For several years now we’ve been hammered around speech to text and text to speech. The discussion was usually around the accuracy of the algorithms for speech to text and the speed at which they did their work.
It now seems that many services are starting to offer speech to text and its derivatives baked directly into their user experience. There are several benefits of investing in this direction:
- Switching to text enables us to process the meeting for its meaning. Usually in the form of extracting meeting minutes and action items
- Speech to text means we can get a transcript of a meeting, making it searchable
- Accessibility – doing so in real-time, means we can transcribe the meeting to the participants, assisting them with noisy environments of other participants or simply with understanding accents – my company, testRTC, was acquired by Spearline, an Irish vendor – I am just getting used to understanding their accent
- This is a step necessary for translation
The challenges with speech to text is first on how to pass the media stream to the speech to text algorithm – not a trivial task in many cases; and later, picking a service that would yield the desired results.
WebRTC meeting size
It used to be 9 tiles. Then when the pandemic hit, everyone scrambled to do 49 gallery view.

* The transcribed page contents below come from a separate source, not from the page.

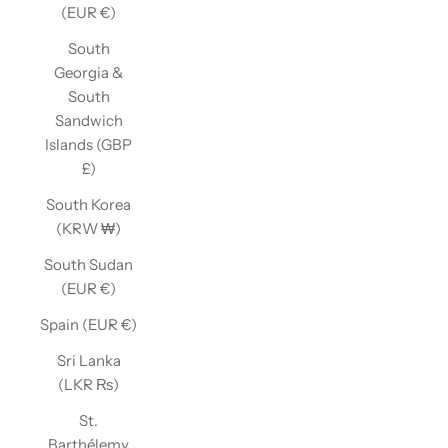
(EUR €)
South
Georgia &
South
Sandwich
Islands (GBP
£)
South Korea
(KRW ₩)
South Sudan
(EUR €)
Spain (EUR €)
Sri Lanka
(LKR ₨)
St.
Barthélemy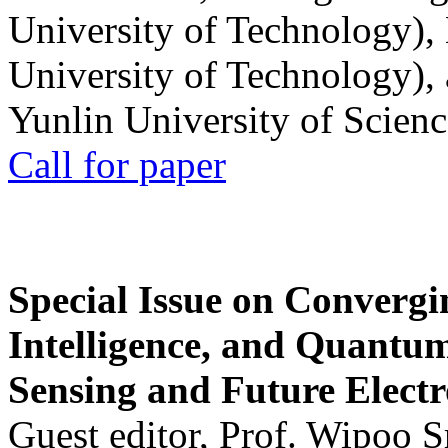
University of Technology),
University of Technology),
Yunlin University of Scien
Call for paper
Special Issue on Convergin
Intelligence, and Quantum 
Sensing and Future Electr
Guest editor, Prof. Wipoo 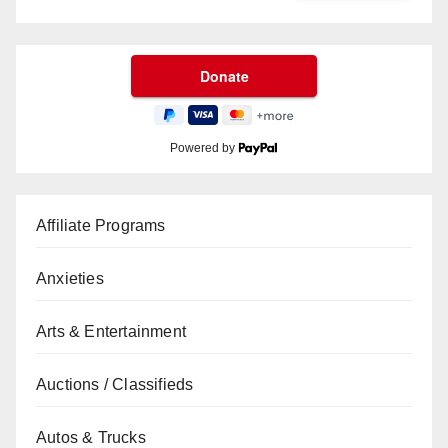
Powered by
Affiliate Programs
Anxieties
Arts & Entertainment
Auctions / Classifieds
Autos & Trucks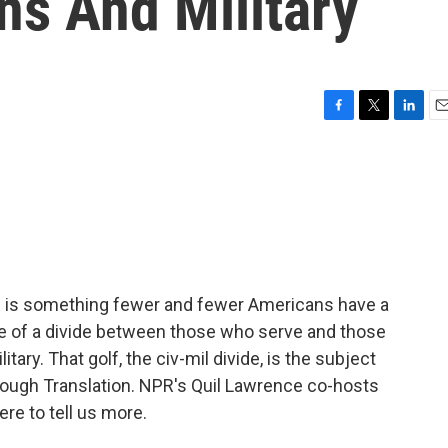
ns And Military
F
T
L
E
a
w
i
m
c
i
n
a
e
t
k
i
b
t
e
l
o
e
d
o
r
I
k
n
ch is something fewer and fewer Americans have a
e of a divide between those who serve and those
tary. That golf, the civ-mil divide, is the subject
ough Translation. NPR's Quil Lawrence co-hosts
ere to tell us more.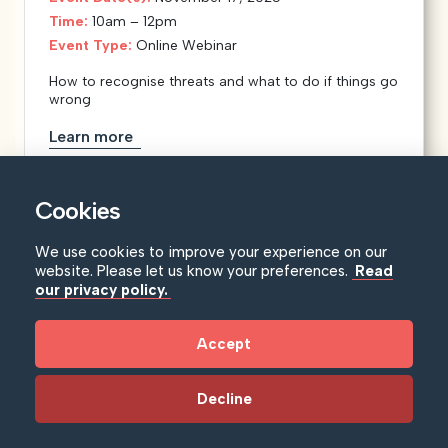
Time:
10am – 12pm
Event Type:
Online Webinar
How to recognise threats and what to do if things go
wrong
Learn more
Cookies
We use cookies to improve your experience on our
website. Please let us know your preferences.
Read
our privacy policy.
Accept
Decline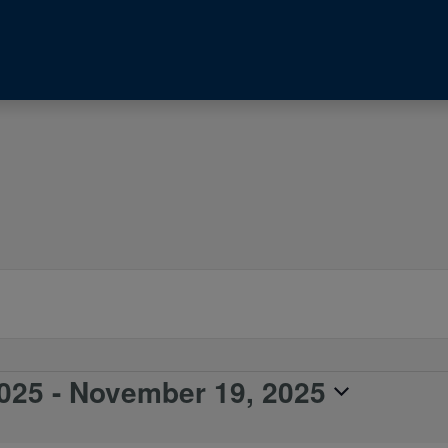
025
 - 
November 19, 2025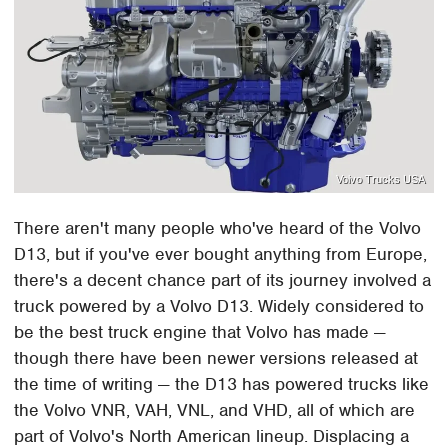
Volvo Trucks USA
There aren't many people who've heard of the Volvo
D13, but if you've ever bought anything from Europe,
there's a decent chance part of its journey involved a
truck powered by a Volvo D13. Widely considered to
be the best truck engine that Volvo has made —
though there have been newer versions released at
the time of writing — the D13 has powered trucks like
the Volvo VNR, VAH, VNL, and VHD, all of which are
part of Volvo's North American lineup. Displacing a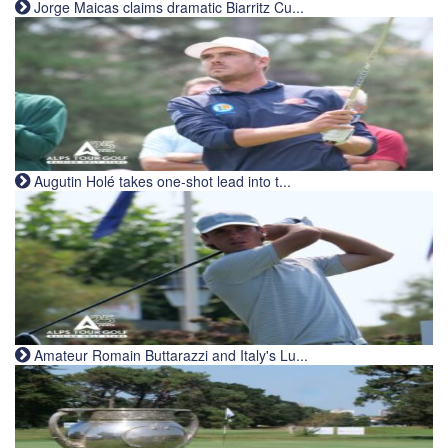
Jorge Maicas claims dramatic Biarritz Cu...
Augutin Holé takes one-shot lead into t...
Amateur Romain Buttarazzi and Italy's Lu...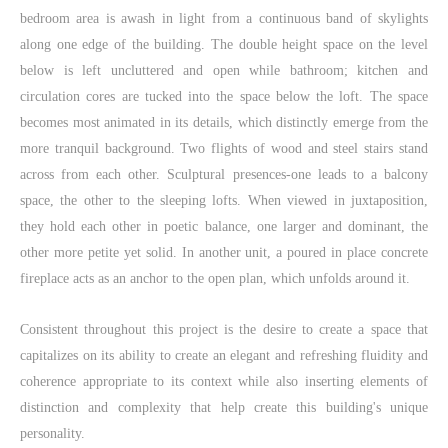
bedroom area is awash in light from a continuous band of skylights
along one edge of the building. The double height space on the level
below is left uncluttered and open while bathroom; kitchen and
circulation cores are tucked into the space below the loft. The space
becomes most animated in its details, which distinctly emerge from the
more tranquil background. Two flights of wood and steel stairs stand
across from each other. Sculptural presences-one leads to a balcony
space, the other to the sleeping lofts. When viewed in juxtaposition,
they hold each other in poetic balance, one larger and dominant, the
other more petite yet solid. In another unit, a poured in place concrete
fireplace acts as an anchor to the open plan, which unfolds around it.
Consistent throughout this project is the desire to create a space that
capitalizes on its ability to create an elegant and refreshing fluidity and
coherence appropriate to its context while also inserting elements of
distinction and complexity that help create this building's unique
personality.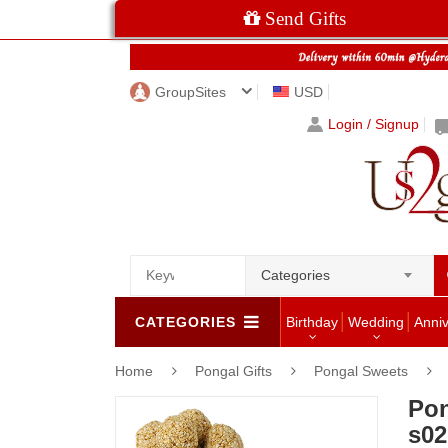
Send Gifts
GroupSites
USD
Login / Signup
Categories
CATEGORIES
Birthday
Wedding
Anni
Home
Pongal Gifts
Pongal Sweets
Pon
s02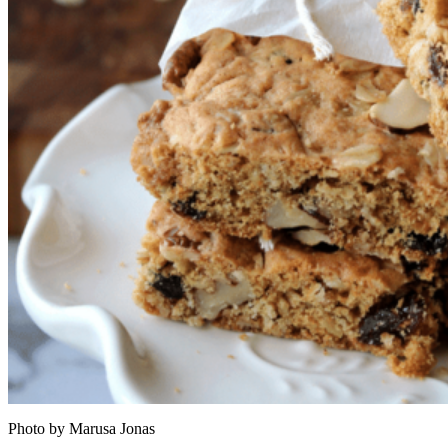
Photo by Marusa Jonas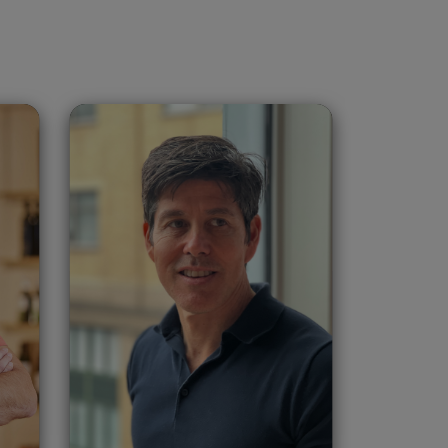
v
Donald Scott
Montgomery
United States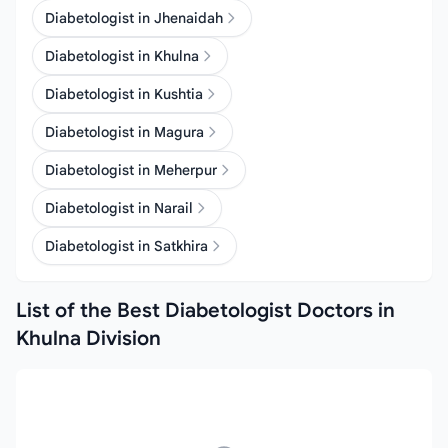
Diabetologist in Jhenaidah
Diabetologist in Khulna
Diabetologist in Kushtia
Diabetologist in Magura
Diabetologist in Meherpur
Diabetologist in Narail
Diabetologist in Satkhira
List of the Best Diabetologist Doctors in
Khulna Division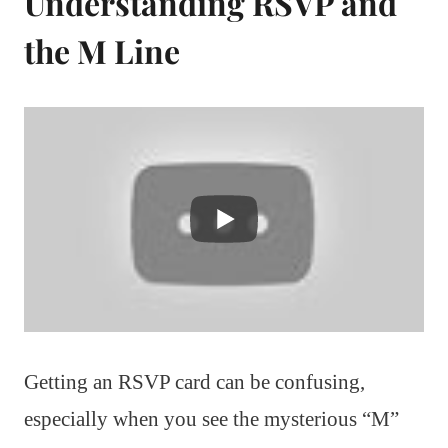
Understanding RSVP and
the M Line
Getting an RSVP card can be confusing,
especially when you see the mysterious “M”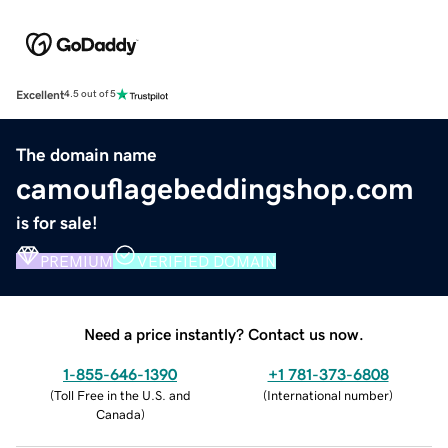
Excellent
4.5 out of 5
The domain name
camouflagebeddingshop.com
is for sale!
PREMIUM
VERIFIED DOMAIN
Need a price instantly? Contact us now.
1-855-646-1390
+1 781-373-6808
(
Toll Free in the U.S. and
(
International number
)
Canada
)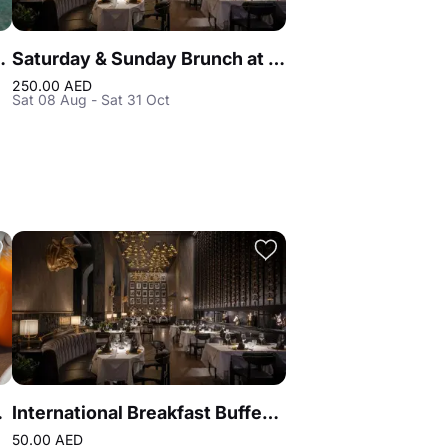
tis the Royal Dubai
Saturday & Sunday Brunch at Reef & Beef Steakhouse & Seafood Dubai
250.00 AED
Sat 08 Aug - Sat 31 Oct
on Blu
International Breakfast Buffet at Reef & Beef Steakhouse & Seafood Dubai
50.00 AED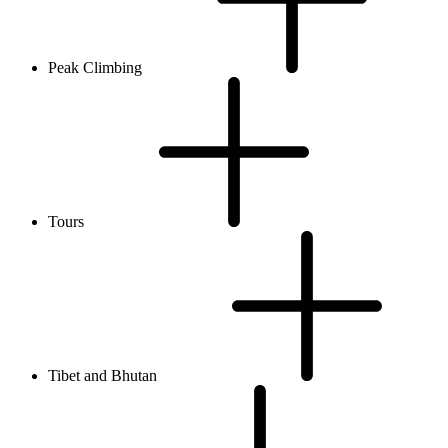
Peak Climbing
Tours
Tibet and Bhutan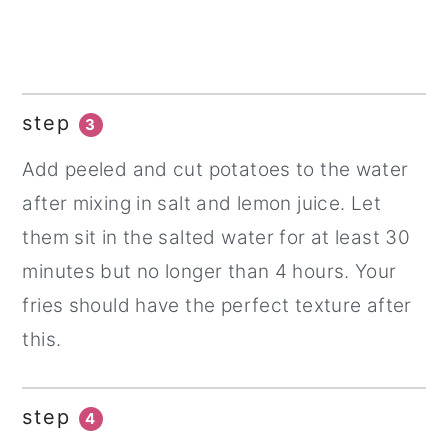
step
3
Add peeled and cut potatoes to the water
after mixing in salt and lemon juice. Let
them sit in the salted water for at least 30
minutes but no longer than 4 hours. Your
fries should have the perfect texture after
this.
step
4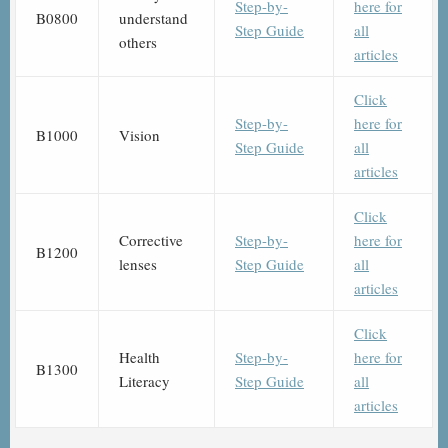
Step-by-
here for
B0800
understand
Step Guide
all
others
articles
Click
Step-by-
here for
B1000
Vision
Step Guide
all
articles
Click
Corrective
Step-by-
here for
B1200
lenses
Step Guide
all
articles
Click
Health
Step-by-
here for
B1300
Literacy
Step Guide
all
articles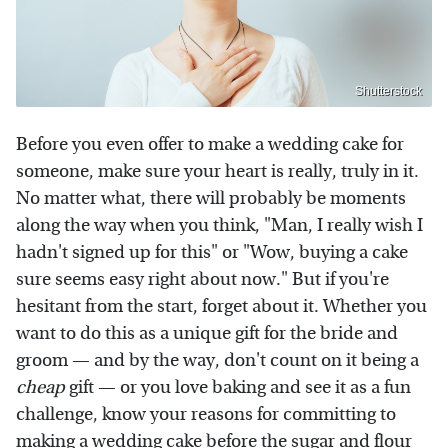
Shutterstock
Before you even offer to make a wedding cake for
someone, make sure your heart is really, truly in it.
No matter what, there will probably be moments
along the way when you think, "Man, I really wish I
hadn't signed up for this" or "Wow, buying a cake
sure seems easy right about now." But if you're
hesitant from the start, forget about it. Whether you
want to do this as a unique gift for the bride and
groom — and by the way, don't count on it being a
cheap
gift — or you love baking and see it as a fun
challenge, know your reasons for committing to
making a wedding cake before the sugar and flour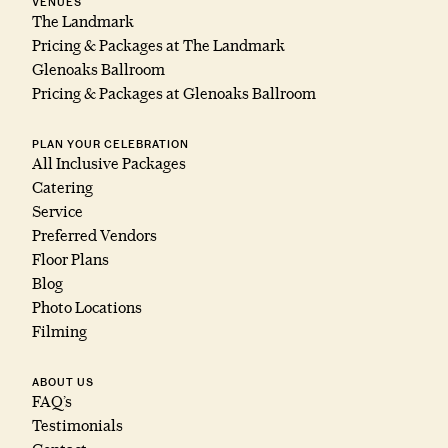
VENUES
The Landmark
Pricing & Packages at The Landmark
Glenoaks Ballroom
Pricing & Packages at Glenoaks Ballroom
PLAN YOUR CELEBRATION
All Inclusive Packages
Catering
Service
Preferred Vendors
Floor Plans
Blog
Photo Locations
Filming
ABOUT US
FAQ’s
Testimonials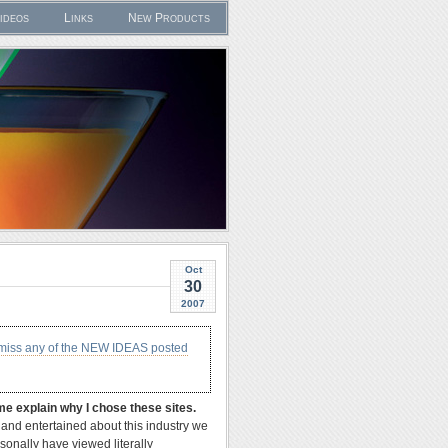
ideos
Links
New Products
Oct
30
2007
 miss any of the NEW IDEAS posted
me explain why I chose these sites.
e and entertained about this industry we
rsonally have viewed literally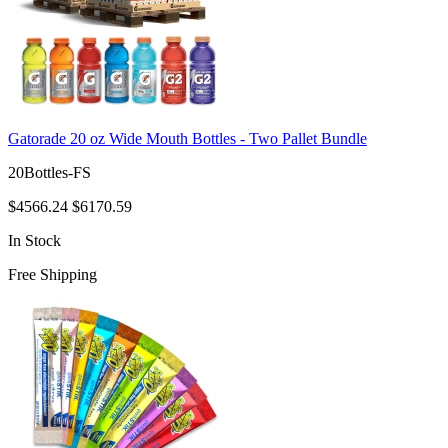
Gatorade 20 oz Wide Mouth Bottles - Two Pallet Bundle
20Bottles-FS
$4566.24
$6170.59
In Stock
Free Shipping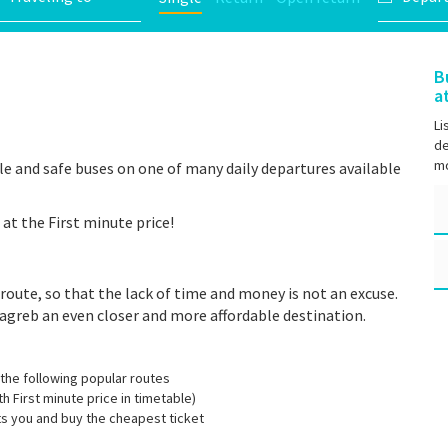
B
a
Li
de
mo
e and safe buses on one of many daily departures available
at the First minute price!
route, so that the lack of time and money is not an excuse.
agreb an even closer and more affordable destination.
the following popular routes
th First minute price in timetable)
its you and buy the cheapest ticket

I think that requirement has become less of an issue, while at the same time we see a push towards a greater number of participants in sessions.
How does that work exactly?
- The assumption that everyone is seen, needs to be seen or wants to be seen is not realistic in many scenarios
- Meetings are mostly asymmetric in nature. Not everyone has the same level of participation, and oftentimes, we aren’t aware of this in advance
- Quarantines and later remote work got us to the point where a lot more media streams join a meeting:
If in the past we had a few meeting rooms joining in to a meeting, with a few people seated in each room, now most of the time, we will have these people join in remotely from different locations. The number of people stayed the same, yet the number of media streams grew.
We’re also looking to get into more complex scenarios, such as large scale virtual events and webinars. And we want to make these more interactive. This pushes the boundary of a meeting size from hundreds of participants to thousands of participants.
This requirement means we need to put more effort into implementing optimizations in our WebRTC architecture and to employ capabilities that offer greater flexibility from our media servers and client code.
Getting there requires WebAssembly and constant optimization
These new requirements and capabilities are becoming table stakes. Implementing them has its set of nuances, and each of these features is also eating up on our CPU and memory budget.
It used to be that we had to focus on the new shiny toys. Adding new cool features and making them available on the latest and greatest devices. Now it seems that we’re in need of pushing these capabilities into ever lower performing devices:
- Older PCs and laptops, to deal with the majority of the population and not only early adopters and tech savvy users
- Plethora of peripherals – headsets, mics, speakers and webcams – all with their own quirks and proprietary features (echo canceling, latency inducing bluetooth headsets anyone?)
So we now have less capable devices who need more features to work well, requiring us to reduce our CPU requirements to serve them. And did I mention most of these new table stakes need machine learning?
It also means we need to constantly optimize the implementation, improving performance to make room for more of these algorithms to run.
10 years into WebRTC and 2 years into the pandemic, we’re only just scratching the surface of what is needed. How are you planning to deal with these new table stakes?